"""
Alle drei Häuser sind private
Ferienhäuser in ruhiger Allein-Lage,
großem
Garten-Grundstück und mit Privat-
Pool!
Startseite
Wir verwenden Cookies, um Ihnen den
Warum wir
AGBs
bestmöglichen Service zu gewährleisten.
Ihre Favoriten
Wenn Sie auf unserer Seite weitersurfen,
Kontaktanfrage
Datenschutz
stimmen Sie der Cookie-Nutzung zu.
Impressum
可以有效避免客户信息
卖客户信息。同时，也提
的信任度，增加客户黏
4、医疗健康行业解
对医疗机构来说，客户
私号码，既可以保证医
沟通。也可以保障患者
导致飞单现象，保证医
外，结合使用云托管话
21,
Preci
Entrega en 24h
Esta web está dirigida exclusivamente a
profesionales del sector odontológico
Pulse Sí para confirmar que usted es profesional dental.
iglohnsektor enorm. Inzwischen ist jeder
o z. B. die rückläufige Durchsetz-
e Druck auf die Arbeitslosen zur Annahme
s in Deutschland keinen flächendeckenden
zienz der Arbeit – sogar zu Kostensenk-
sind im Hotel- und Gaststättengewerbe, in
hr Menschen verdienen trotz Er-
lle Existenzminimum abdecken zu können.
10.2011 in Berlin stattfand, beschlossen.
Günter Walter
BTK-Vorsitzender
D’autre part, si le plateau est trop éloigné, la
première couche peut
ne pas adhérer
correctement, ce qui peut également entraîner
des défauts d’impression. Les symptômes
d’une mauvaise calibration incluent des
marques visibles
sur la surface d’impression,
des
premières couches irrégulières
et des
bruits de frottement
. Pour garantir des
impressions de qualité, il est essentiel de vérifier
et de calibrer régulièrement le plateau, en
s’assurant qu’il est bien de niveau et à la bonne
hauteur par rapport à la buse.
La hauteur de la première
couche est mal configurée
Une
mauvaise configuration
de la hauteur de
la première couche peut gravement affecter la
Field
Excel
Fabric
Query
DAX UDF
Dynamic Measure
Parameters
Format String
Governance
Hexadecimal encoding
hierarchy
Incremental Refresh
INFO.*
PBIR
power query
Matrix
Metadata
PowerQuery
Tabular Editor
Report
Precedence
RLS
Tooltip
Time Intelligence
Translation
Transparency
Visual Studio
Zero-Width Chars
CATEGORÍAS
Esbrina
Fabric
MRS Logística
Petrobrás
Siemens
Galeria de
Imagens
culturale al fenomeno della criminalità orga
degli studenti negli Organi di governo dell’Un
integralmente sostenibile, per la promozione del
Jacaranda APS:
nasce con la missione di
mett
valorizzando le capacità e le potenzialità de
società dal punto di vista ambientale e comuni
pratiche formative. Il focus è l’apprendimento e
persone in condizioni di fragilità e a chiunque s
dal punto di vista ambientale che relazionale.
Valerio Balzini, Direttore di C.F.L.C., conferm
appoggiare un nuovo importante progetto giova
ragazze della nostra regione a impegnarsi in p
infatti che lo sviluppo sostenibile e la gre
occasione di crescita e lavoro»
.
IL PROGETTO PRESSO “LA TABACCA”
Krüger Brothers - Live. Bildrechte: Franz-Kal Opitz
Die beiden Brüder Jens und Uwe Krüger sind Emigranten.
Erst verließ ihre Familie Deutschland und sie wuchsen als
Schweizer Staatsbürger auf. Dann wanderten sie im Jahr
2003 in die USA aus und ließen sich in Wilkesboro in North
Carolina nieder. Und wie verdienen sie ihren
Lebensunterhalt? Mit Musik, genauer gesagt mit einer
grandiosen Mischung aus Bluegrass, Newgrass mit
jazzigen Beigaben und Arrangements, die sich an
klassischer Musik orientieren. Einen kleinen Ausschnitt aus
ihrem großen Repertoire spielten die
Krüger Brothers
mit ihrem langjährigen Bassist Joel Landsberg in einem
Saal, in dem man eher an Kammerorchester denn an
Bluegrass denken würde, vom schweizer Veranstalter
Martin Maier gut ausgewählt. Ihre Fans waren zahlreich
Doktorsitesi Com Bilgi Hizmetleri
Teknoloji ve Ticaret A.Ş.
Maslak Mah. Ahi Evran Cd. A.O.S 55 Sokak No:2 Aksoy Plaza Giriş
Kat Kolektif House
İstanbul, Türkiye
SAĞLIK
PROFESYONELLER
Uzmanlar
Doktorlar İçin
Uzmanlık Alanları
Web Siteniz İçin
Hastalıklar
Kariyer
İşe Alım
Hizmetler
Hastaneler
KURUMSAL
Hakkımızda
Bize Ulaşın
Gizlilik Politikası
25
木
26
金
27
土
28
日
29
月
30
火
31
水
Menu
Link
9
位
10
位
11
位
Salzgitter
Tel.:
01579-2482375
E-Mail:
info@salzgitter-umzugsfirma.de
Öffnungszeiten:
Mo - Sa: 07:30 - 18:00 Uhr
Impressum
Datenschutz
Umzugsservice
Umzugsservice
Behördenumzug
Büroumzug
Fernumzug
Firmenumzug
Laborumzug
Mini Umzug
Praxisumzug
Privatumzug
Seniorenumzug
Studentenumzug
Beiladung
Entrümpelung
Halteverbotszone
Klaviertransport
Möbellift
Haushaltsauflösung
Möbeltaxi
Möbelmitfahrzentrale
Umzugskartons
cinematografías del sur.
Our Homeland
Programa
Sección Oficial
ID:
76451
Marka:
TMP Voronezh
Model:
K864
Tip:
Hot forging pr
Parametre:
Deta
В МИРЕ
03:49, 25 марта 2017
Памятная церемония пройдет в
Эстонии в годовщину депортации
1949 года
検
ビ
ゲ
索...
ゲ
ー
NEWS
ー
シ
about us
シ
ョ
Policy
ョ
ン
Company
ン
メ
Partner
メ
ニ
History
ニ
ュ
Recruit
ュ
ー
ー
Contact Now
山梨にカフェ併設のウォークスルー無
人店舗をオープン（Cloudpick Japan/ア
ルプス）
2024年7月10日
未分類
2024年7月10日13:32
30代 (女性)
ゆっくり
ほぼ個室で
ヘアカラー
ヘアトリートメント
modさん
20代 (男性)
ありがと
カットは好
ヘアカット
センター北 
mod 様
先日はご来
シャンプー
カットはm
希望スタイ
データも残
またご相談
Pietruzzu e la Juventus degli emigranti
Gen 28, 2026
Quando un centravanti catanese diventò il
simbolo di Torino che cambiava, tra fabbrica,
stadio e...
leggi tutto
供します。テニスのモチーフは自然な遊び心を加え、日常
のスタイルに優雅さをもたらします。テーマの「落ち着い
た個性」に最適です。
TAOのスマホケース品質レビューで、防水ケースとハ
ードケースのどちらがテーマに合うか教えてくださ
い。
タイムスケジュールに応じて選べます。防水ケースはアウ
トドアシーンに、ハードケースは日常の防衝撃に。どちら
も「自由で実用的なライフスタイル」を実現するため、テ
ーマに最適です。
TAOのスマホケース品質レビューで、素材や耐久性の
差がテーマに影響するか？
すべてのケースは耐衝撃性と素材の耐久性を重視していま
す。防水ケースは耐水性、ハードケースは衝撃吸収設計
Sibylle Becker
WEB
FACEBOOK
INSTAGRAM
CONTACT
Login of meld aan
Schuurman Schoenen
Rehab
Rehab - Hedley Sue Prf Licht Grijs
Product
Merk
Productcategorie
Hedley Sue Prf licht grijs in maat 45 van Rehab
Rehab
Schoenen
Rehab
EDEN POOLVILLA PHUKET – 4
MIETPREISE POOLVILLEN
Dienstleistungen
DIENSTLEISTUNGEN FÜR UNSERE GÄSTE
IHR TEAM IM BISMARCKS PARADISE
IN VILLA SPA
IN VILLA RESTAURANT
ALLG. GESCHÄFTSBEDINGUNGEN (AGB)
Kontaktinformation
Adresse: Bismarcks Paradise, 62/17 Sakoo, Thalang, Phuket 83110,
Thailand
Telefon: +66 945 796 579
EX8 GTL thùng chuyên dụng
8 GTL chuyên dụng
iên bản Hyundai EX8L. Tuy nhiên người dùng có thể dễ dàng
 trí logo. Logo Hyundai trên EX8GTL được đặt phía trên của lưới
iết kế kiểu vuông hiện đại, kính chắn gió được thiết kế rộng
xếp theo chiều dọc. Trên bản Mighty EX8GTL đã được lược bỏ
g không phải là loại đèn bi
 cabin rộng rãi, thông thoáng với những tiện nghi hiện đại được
"""
## REQUEST:
Set the lines down exactly as they stand, beginning at the one that contains "IHR TEAM IM BISMARCKS PARADISE" and stopping after the last line of the entries above.

## FINAL ANSWER:
IHR TEAM IM BISMARCKS PARADISE
IN VILLA SPA
IN VILLA RESTAURANT
ALLG. GESCHÄFTSBEDINGUNGEN (AGB)
Kontaktinformation
Adresse: Bismarcks Paradise, 62/17 Sakoo, Thalang, Phuket 83110,
Thailand
Telefon: +66 945 796 579
EX8 GTL thùng chuyên dụng
8 GTL chuyên dụng
iên bản Hyundai EX8L. Tuy nhiên người dùng có thể dễ dàng
 trí logo. Logo Hyundai trên EX8GTL được đặt phía trên của lưới
iết kế kiểu vuông hiện đại, kính chắn gió được thiết kế rộng
xếp theo chiều dọc. Trên bản Mighty EX8GTL đã được lược bỏ
g không phải là loại đèn bi
 cabin rộng rãi, thông thoáng với những tiện nghi hiện đại được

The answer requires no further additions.